El huracán Erin se convirtió este viernes en el primero de la temporada atlántica 2025 y ya comienza a generar preocupación en el Caribe. Según el Centro Nacional de Huracanes (NHC, en inglés), el sistema amenaza con intensas lluvias, fuertes vientos y marejadas en las Islas de Sotavento del Norte, las Islas Vírgenes y Puerto Rico durante el fin de semana.
Erin se localiza a unos 740 kilómetros al este de las Islas de Sotavento del Norte y presenta vientos máximos sostenidos de 120 kilómetros por hora. Su desplazamiento hacia el oeste-noroeste, a unos 30 kilómetros por hora, lo coloca en trayectoria directa hacia áreas densamente pobladas del Caribe.
Huracán Erin y las zonas bajo vigilancia
El NHC emitió una vigilancia de tormenta tropical para Anguila y Barbuda, San Martín y San Bartolomé, Saba y San Eustaquio, así como para Sint Maarten. Esto implica que en esas áreas son posibles condiciones de tormenta tropical dentro de las próximas 48 horas.

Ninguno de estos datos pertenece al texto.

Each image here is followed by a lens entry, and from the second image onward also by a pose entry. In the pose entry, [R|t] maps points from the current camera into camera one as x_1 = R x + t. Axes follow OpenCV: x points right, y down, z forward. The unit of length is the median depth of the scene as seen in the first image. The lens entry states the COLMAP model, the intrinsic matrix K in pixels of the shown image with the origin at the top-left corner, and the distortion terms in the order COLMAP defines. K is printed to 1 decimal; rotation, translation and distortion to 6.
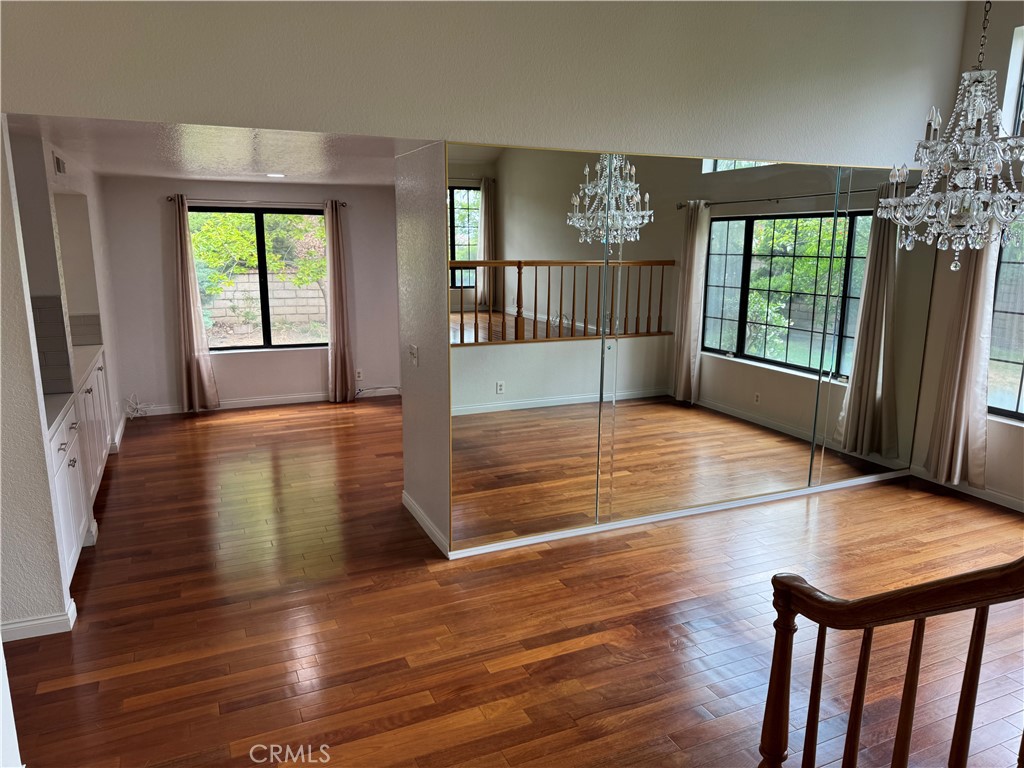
lens RADIAL K [[722.4, 0, 507.3], [0, 722.4, 377.9], [0, 0, 1]] dist [0.070588, -0.075854]
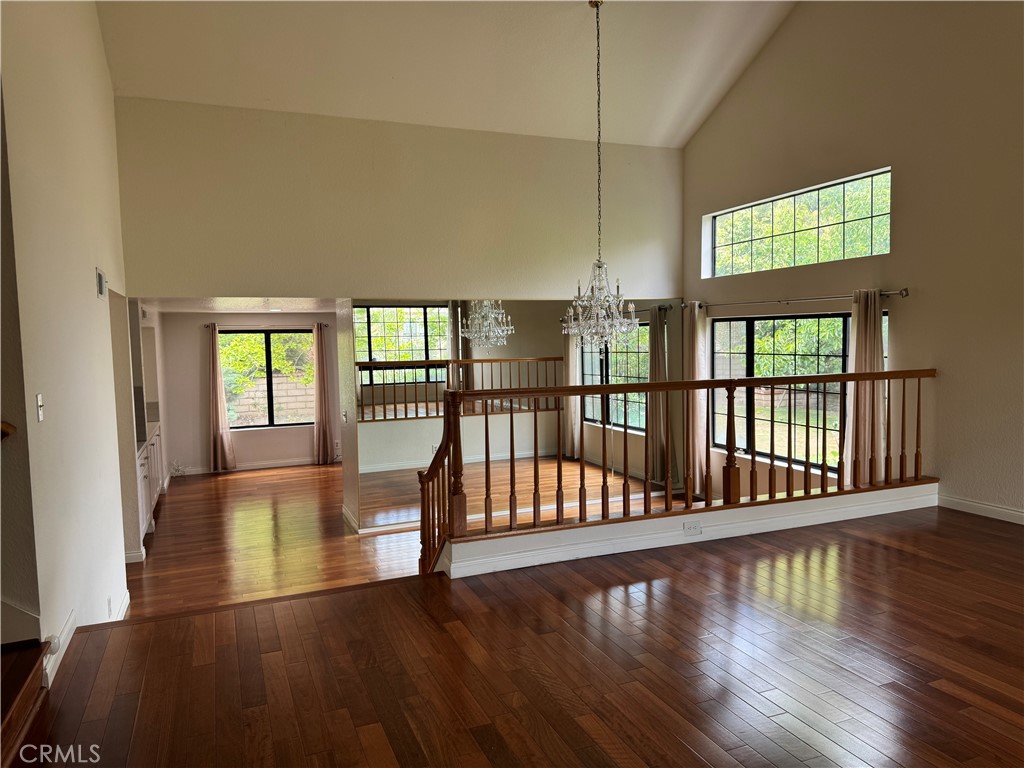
lens RADIAL K [[722.4, 0, 529.7], [0, 722.4, 383.5], [0, 0, 1]] dist [0.070588, -0.075854]
pose [[0.999582, -0.026063, -0.012477, 0.197206], [0.024179, 0.990860, -0.132706, 0.078666], [0.015822, 0.132349, 0.991077, -0.416225]]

Imagen referencial de vientos hurcanados. Foto: X/@MesoHunter_YT
Las autoridades locales advirtieron que las bandas externas del huracán Erin podrían generar lluvias de entre 50 y 100 milímetros, con máximos aislados de hasta 150 milímetros en Puerto Rico, las Islas Vírgenes y las Islas de Sotavento del Norte. Estas precipitaciones elevan el riesgo de inundaciones repentinas y deslizamientos en terrenos montañosos.
Además, se esperan marejadas peligrosas y corrientes de resaca a partir del sábado en toda la región, lo que representa un riesgo adicional para las zonas costeras y turísticas.
El rápido fortalecimiento del huracán Erin
De acuerdo con aviones cazahuracanes de la NOAA y de la Fuerza Aérea de Estados Unidos, Erin ya alcanza vientos huracanados de 120 kilómetros por hora y podría intensificarse rápidamente en los próximos días. El pronóstico indica que el sistema podría convertirse en un huracán mayor —de categoría 3 o más en la escala Saffir-Simpson— durante el fin de semana.
Los vientos con fuerza de huracán se extienden hasta 35 kilómetros desde el centro del ciclón, mientras que los vientos con intensidad de tormenta tropical alcanzan los 185 kilómetros, principalmente hacia el norte. Esta expansión hace que varias islas estén dentro del área de impacto potencial, incluso aquellas que no se encuentran en la trayectoria directa del ojo del huracán.
Una temporada de huracanes más activa de lo esperado
El huracán Erin surge en un contexto de creciente actividad ciclónica en el Atlántico. Antes de su formación, ya se habían registrado las tormentas Andrea, Barry, Chantal y Dexter. Chantal, de hecho, tocó tierra en Carolina del Norte en julio, dejando al menos dos personas fallecidas y varios daños materiales.
Imagen tomada de la página oficial del Centro Nacional de Huracanes que muestra la trayectoria del huracán Erin en el Atlántico. EFE/ Centro Nacional de Huracanes
La Administración Oceanográfica y Atmosférica Nacional (NOAA) reiteró su previsión de que la temporada 2025 será “superior a lo normal”. Se esperan entre 13 y 18 tormentas tropicales, de las cuales entre cinco y nueve podrían convertirse en huracanes. De ellos, entre dos y cinco podrían alcanzar la categoría de huracán mayor, con capacidad de generar devastación significativa en el Caribe y la costa este de Estados Unidos.
Expertos señalan que las condiciones en el Atlántico, como temperaturas del mar más cálidas de lo habitual y patrones atmosféricos favorables, podrían acelerar la formación e intensificación de ciclones. Erin es un ejemplo de esa tendencia, al pasar de tormenta tropical a huracán en menos de 24 horas.
Preparativos en las islas del Caribe
Las autoridades en Puerto Rico y las Islas Vírgenes activaron planes de emergencia, instando a los residentes a mantenerse informados sobre la trayectoria del huracán Erin. Se han emitido advertencias sobre posibles cortes de electricidad, suspensión de clases y cierre temporal de aeropuertos en caso de que el ciclón se acerque más de lo previsto.
En las Islas de Sotavento del Norte, los gobiernos locales ya coordinan con agencias de socorro para habilitar refugios y asegurar suministros de emergencia. El turismo, principal motor económico de varias de estas islas, también se ve amenazado por las cancelaciones de vuelos y cruceros.
Los expertos recomiendan a los residentes y visitantes evitar actividades en el mar, asegurar objetos en exteriores y seguir de cerca las actualizaciones del NHC durante el fin de semana.